6. When goodwill alone is not enough - therapy options

In the case of particularly serious illnesses, changing your lifestyle on your own will not help. Comprehensive guidelines document the effectiveness of various therapies for obesity. After a detailed diagnosis, this includes nutritional, exercise and behavioral therapies. On the other hand, cognitive training measures often only have a limited effect. All therapeutic measures not only focus on the person affected, but also on their social environment. The scientists also see potential for education and prevention via digital networks.

7. Living healthier must also be fun

To make it easier to rethink and change your behavior, there are a few tricks, the effectiveness of which has now also been scientifically proven. We speak of "nudging" when our environment invites us to live healthier: when the vegetable plate is already there, when we have a bike that rolls well and makes it easy for us to move, for example . It is important that we still have a self-determined scope for action. So you could, for example, reach for chocolate, but you have to take a detour and buy it first. This would also invalidate the argument of the critics who regard a corresponding re-sorting of sweets in the supermarket as "incapacitation".

"Boosting", on the other hand, is about strengthening ourselves in such a way that we can resist the temptations from the snack shelf. This is mainly done through knowledge. Because if we are aware of where excessive chocolate consumption can lead us, we may lose our appetite. The scientists see huge potential here, especially for children. They orient themselves to the habits of their parents and live according to the rules that they set up. The families thus have the greatest influence on their offspring.

8. Bans on advertising and higher taxes on unhealthy foods

The state must also be on board when it comes to avoiding obesity. Advertising bans for unhealthy foods are intended to ensure that consumers' need for them decreases. With higher taxes and thus higher prices for chips, cola and Co., the inhibition threshold should be raised to buy them. In France and Mexico this is already the case for beverages with a high sugar content. Denmark taxed foods high in saturated fats from 2011 to 2013. Most studies on this, however, show that prices have to rise significantly in order to achieve the desired effect.

9. What Hanschen doesn't learn ...

In our childhood our habits are decisively shaped and with them our eating and exercise behavior and our preferences in this regard. It is known from longitudinal studies that one can certainly predict future health behavior from the extent of self-control in childhood and adolescence. So if you get an awareness of this as a child through your own family and in kindergarten and school, it will be easier later on. This includes regulated, balanced meals and exercise. Not to mention the disadvantages that obese children have to endure: They are teased, are less agile and will always have a hard time losing their excess weight.
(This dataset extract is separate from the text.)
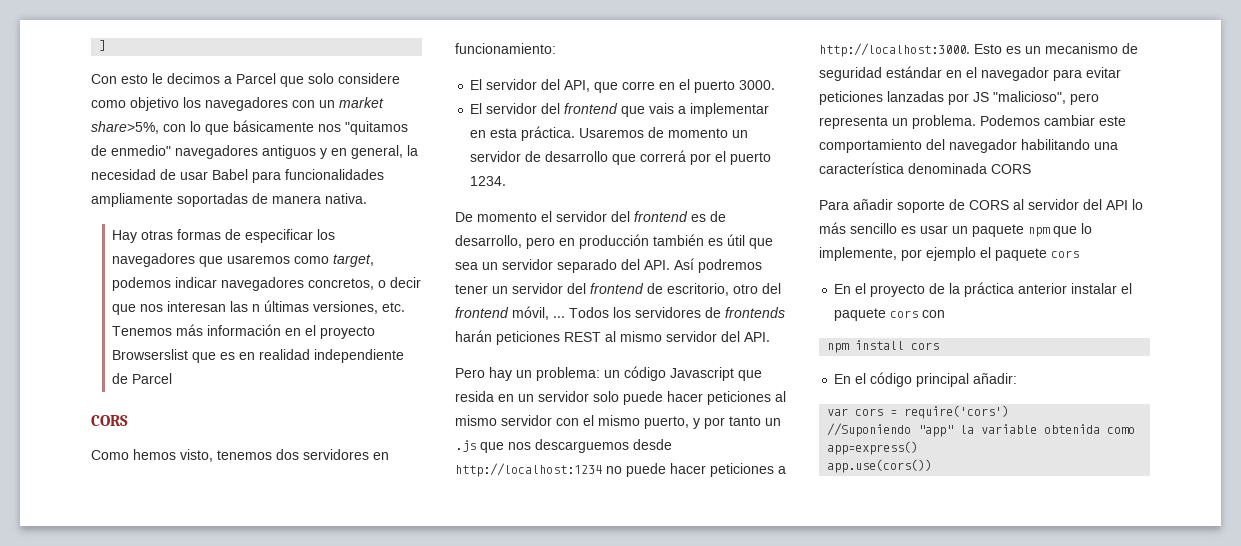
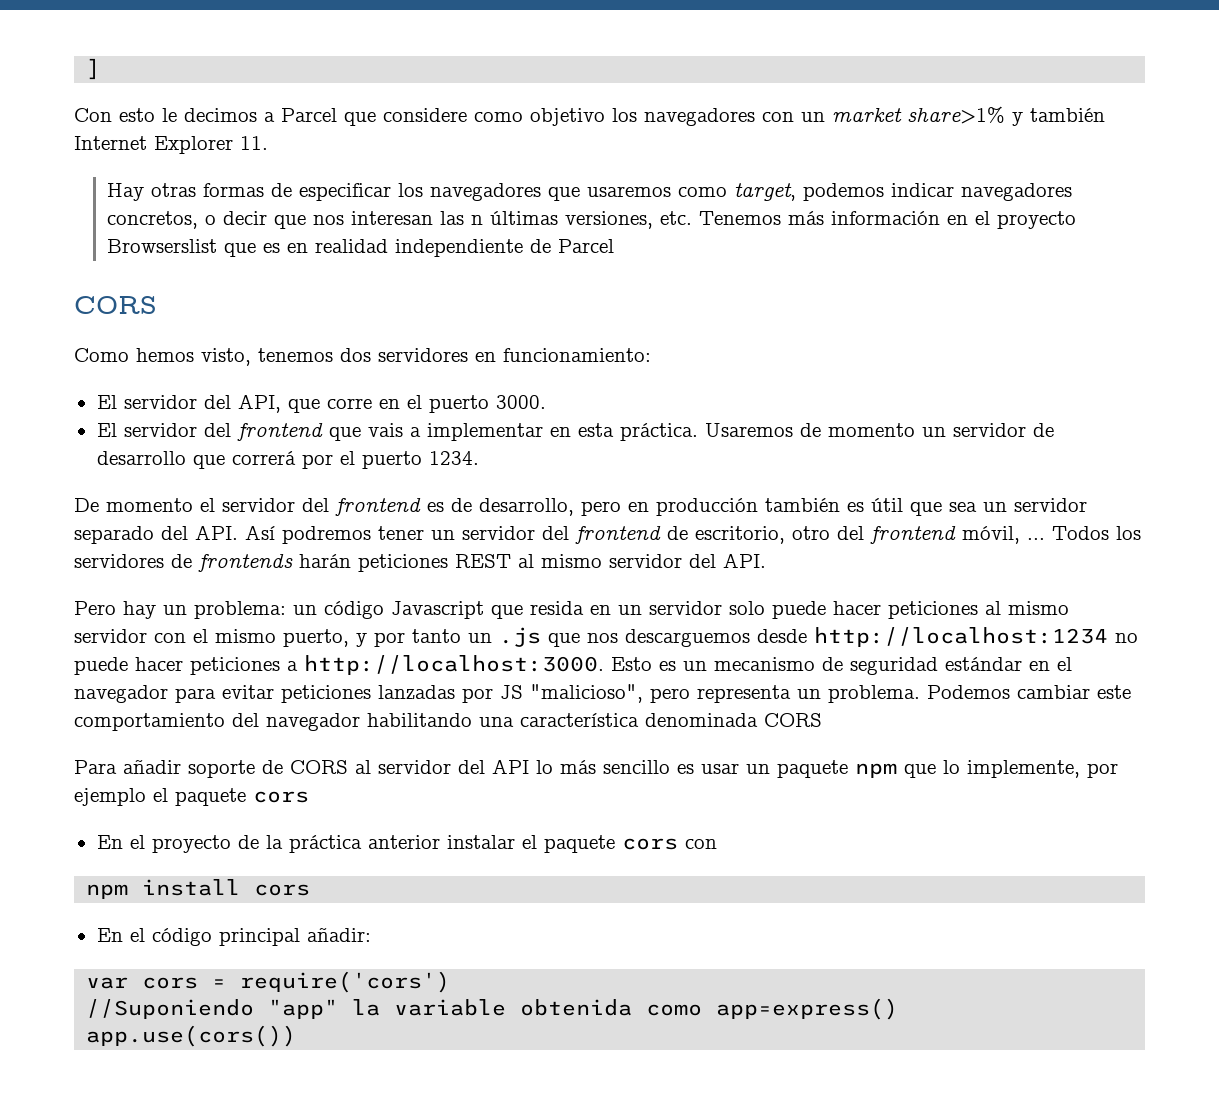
[308,73,334,84] solo -> (376, 119) none
[91,120,408,135] [91,145,418,159] [91,169,384,183] [91,193,367,207] share>5%, con lo que básicamente nos "quitamos de enmedio" navegadores antiguos y en general, la necesidad de usar Babel para funcionalidades ampliamente soportadas de manera nativa. -> [907,106,1105,126] [74,136,268,154] share>1% y también Internet Explorer 11.

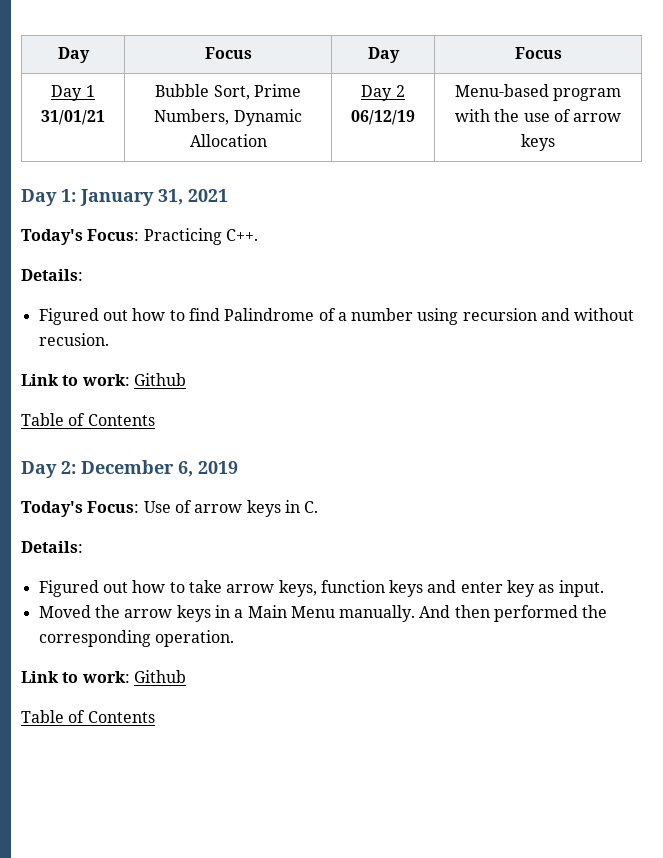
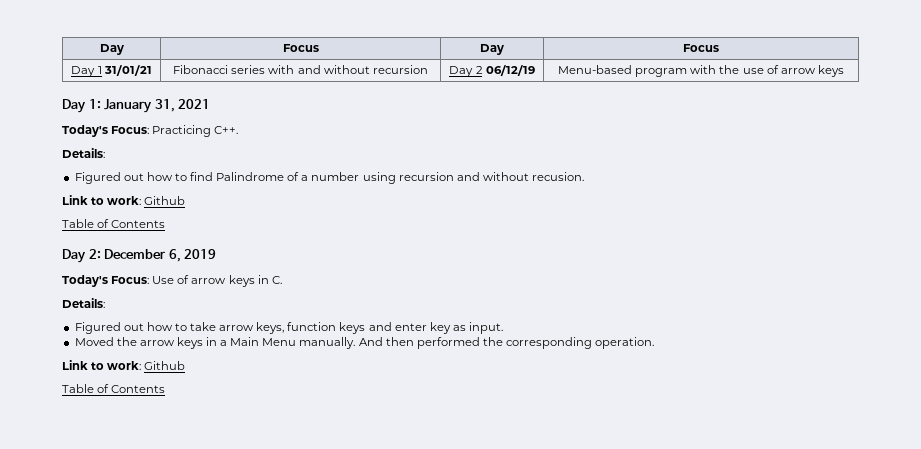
[155,84,301,100] [154,109,302,126] [189,134,267,147] Bubble Sort, Prime Numbers, Dynamic Allocation -> [173,65,428,74] Fibonacci series with and without recursion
10. Whoever produces food bears responsibility

That is why the scientists at the Leopoldina see great potential in them to participate in obesity prevention. Although it is always about economic interests and competition, there are concepts that show how our "nutritional environment" can be changed in the medium term through a continuous review of what is on offer. However, all economic, political, social and medical actors must participate in this.

These recommendations and suggestions from the National Academy of Sciences "Leopoldina" are based on numerous studies that are listed in the committee's original paper.